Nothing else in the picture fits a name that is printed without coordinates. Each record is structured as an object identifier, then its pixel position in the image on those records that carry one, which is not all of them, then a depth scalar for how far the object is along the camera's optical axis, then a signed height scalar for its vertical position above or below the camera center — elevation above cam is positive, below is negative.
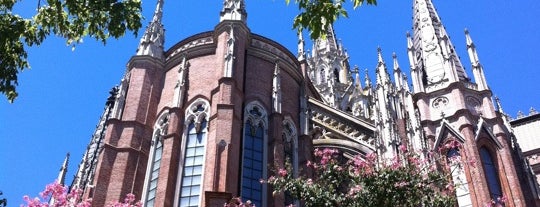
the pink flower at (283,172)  14.41 +4.52
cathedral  20.53 +9.41
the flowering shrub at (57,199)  16.75 +4.66
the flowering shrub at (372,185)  14.06 +4.25
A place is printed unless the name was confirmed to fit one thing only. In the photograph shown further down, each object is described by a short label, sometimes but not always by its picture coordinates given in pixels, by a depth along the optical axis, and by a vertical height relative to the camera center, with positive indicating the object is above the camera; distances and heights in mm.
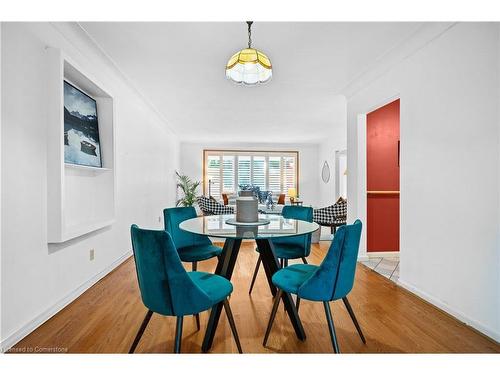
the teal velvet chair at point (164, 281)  1390 -480
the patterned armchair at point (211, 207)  5004 -409
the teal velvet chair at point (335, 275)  1565 -509
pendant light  2047 +858
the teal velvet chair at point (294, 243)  2471 -541
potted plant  7289 -153
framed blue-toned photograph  2541 +540
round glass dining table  1725 -304
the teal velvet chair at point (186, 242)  2432 -531
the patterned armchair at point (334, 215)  4781 -524
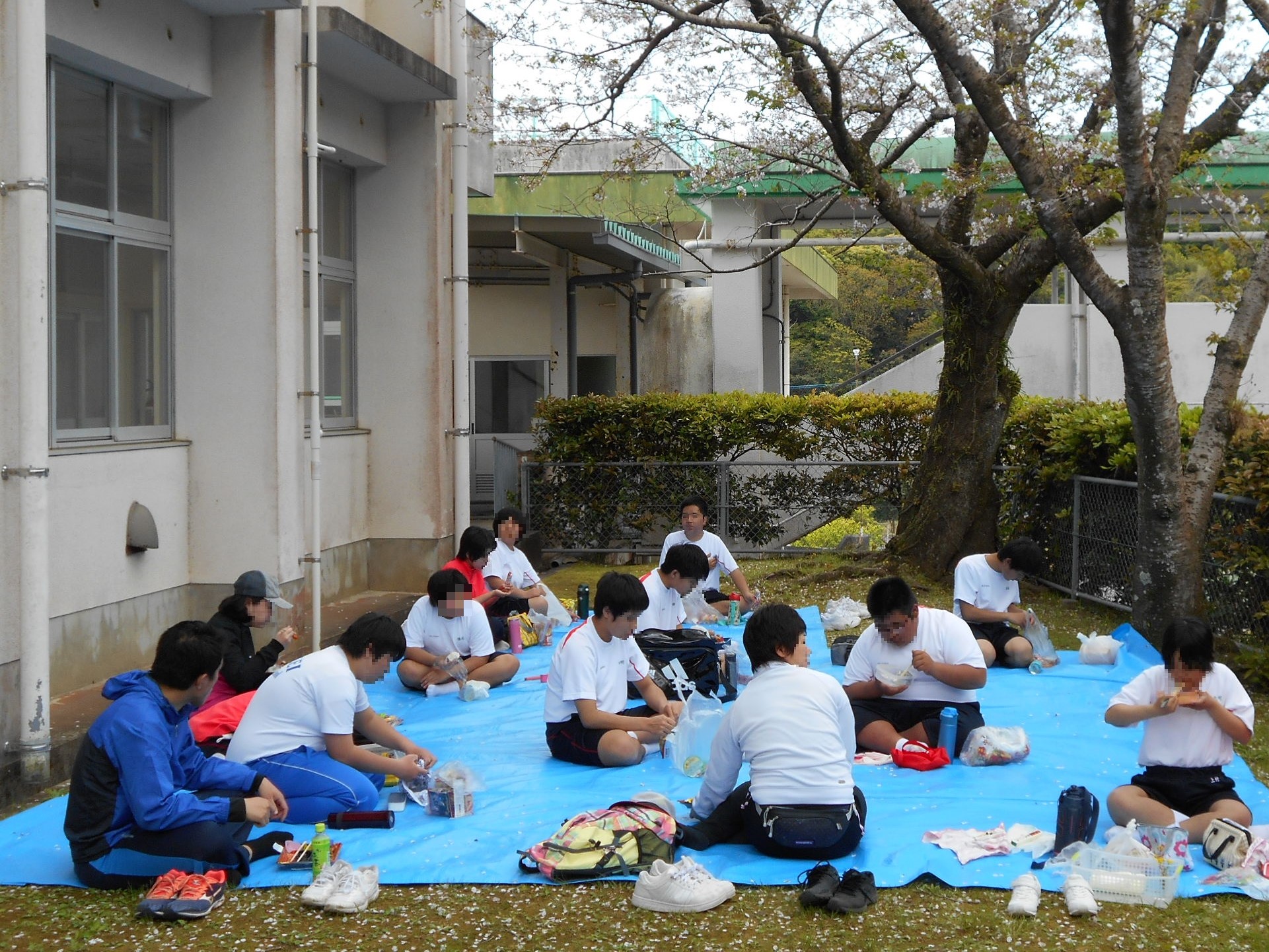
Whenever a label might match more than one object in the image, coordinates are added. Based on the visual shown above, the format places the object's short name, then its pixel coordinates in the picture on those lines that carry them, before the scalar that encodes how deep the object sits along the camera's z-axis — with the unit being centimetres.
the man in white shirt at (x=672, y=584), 842
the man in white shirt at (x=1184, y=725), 547
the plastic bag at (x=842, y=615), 1105
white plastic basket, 486
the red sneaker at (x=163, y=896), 475
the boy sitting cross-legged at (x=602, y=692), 660
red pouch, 664
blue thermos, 674
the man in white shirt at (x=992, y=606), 919
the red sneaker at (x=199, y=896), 475
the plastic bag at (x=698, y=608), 1048
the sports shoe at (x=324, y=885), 485
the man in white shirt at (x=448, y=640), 856
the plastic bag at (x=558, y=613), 1116
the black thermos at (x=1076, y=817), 527
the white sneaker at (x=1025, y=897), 473
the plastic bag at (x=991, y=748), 668
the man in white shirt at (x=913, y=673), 674
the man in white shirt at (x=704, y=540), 1038
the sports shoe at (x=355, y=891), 483
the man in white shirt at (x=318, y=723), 576
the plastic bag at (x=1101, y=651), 929
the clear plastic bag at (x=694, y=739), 666
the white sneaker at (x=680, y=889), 484
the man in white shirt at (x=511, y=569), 1048
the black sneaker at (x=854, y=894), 480
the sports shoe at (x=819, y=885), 482
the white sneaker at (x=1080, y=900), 474
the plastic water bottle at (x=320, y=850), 512
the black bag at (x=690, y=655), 838
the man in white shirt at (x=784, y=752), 520
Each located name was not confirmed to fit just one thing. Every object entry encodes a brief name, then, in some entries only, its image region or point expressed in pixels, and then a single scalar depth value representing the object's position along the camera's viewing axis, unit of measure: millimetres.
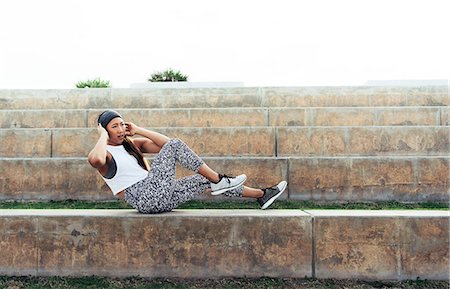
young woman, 3859
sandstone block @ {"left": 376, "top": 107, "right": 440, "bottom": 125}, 6875
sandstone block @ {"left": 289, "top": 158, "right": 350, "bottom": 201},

• YOUR ASSIGNMENT: Reproduce the entries above word for word. Pictures stay out.

• COMPLETED TASK:
Nothing else in the picture fits a name that is printed without coordinates. Each record is structured as an object identifier, then its pixel position in the image on those records that carry one, which is not all of them, then a depth scalar for how far the object is along the camera's optical axis, then a signed height scalar for its vertical position above or below the camera center — elevation above cam is positive, below is negative.
the pink flower at (283,172)  14.41 +4.52
cathedral  20.53 +9.41
the flowering shrub at (57,199)  16.75 +4.66
the flowering shrub at (372,185)  14.06 +4.25
A place is printed unless the name was confirmed to fit one thing only. In the photograph shown further down, each object is described by a short label, sometimes but not always by its picture coordinates given in pixels, by a depth along the optical axis, and by a vertical height relative to the camera center, with positive indicating the object is above the camera; distances and heights in mm.
the teal velvet chair at point (164, 281)  1390 -480
the patterned armchair at point (211, 207)  5004 -409
the teal velvet chair at point (335, 275)  1565 -509
pendant light  2047 +858
the teal velvet chair at point (294, 243)  2471 -541
potted plant  7289 -153
framed blue-toned photograph  2541 +540
round glass dining table  1725 -304
the teal velvet chair at point (186, 242)  2432 -531
the patterned armchair at point (334, 215)  4781 -524
Whenever a label might match more than one object in the image, coordinates are added. Based on the visual shown above, the format places the object's short name, then its pixel coordinates in the picture on those lines that carry them, before the scalar that encodes how deep the object sits along the camera's z-axis — with the unit being centimetres.
the man in white shirt at (x=672, y=584), 842
the man in white shirt at (x=1184, y=725), 547
the plastic bag at (x=842, y=615), 1105
white plastic basket, 486
the red sneaker at (x=163, y=896), 475
the boy sitting cross-legged at (x=602, y=692), 660
red pouch, 664
blue thermos, 674
the man in white shirt at (x=992, y=606), 919
the red sneaker at (x=199, y=896), 475
the plastic bag at (x=698, y=608), 1048
the sports shoe at (x=324, y=885), 485
the man in white shirt at (x=448, y=640), 856
the plastic bag at (x=558, y=613), 1116
the black thermos at (x=1076, y=817), 527
the white sneaker at (x=1025, y=897), 473
the plastic bag at (x=991, y=748), 668
the man in white shirt at (x=913, y=673), 674
the man in white shirt at (x=704, y=540), 1038
the sports shoe at (x=355, y=891), 483
the man in white shirt at (x=318, y=723), 576
the plastic bag at (x=1101, y=651), 929
the clear plastic bag at (x=694, y=739), 666
the white sneaker at (x=680, y=889), 484
the man in white shirt at (x=511, y=569), 1048
the black sneaker at (x=854, y=894), 480
the sports shoe at (x=819, y=885), 482
the white sneaker at (x=1080, y=900), 474
the plastic water bottle at (x=320, y=850), 512
the black bag at (x=690, y=655), 838
the man in white shirt at (x=784, y=752), 520
Each located name was not confirmed to fit just one thing. Every object entry encodes a brief name, then, in some entries only, its image region or point expressed in pixels, and then a single scalar depth value representing the object's position along the camera's viewing axis, unit of measure: millimetres.
young woman, 3859
sandstone block @ {"left": 376, "top": 107, "right": 440, "bottom": 125}, 6875
sandstone block @ {"left": 289, "top": 158, "right": 350, "bottom": 201},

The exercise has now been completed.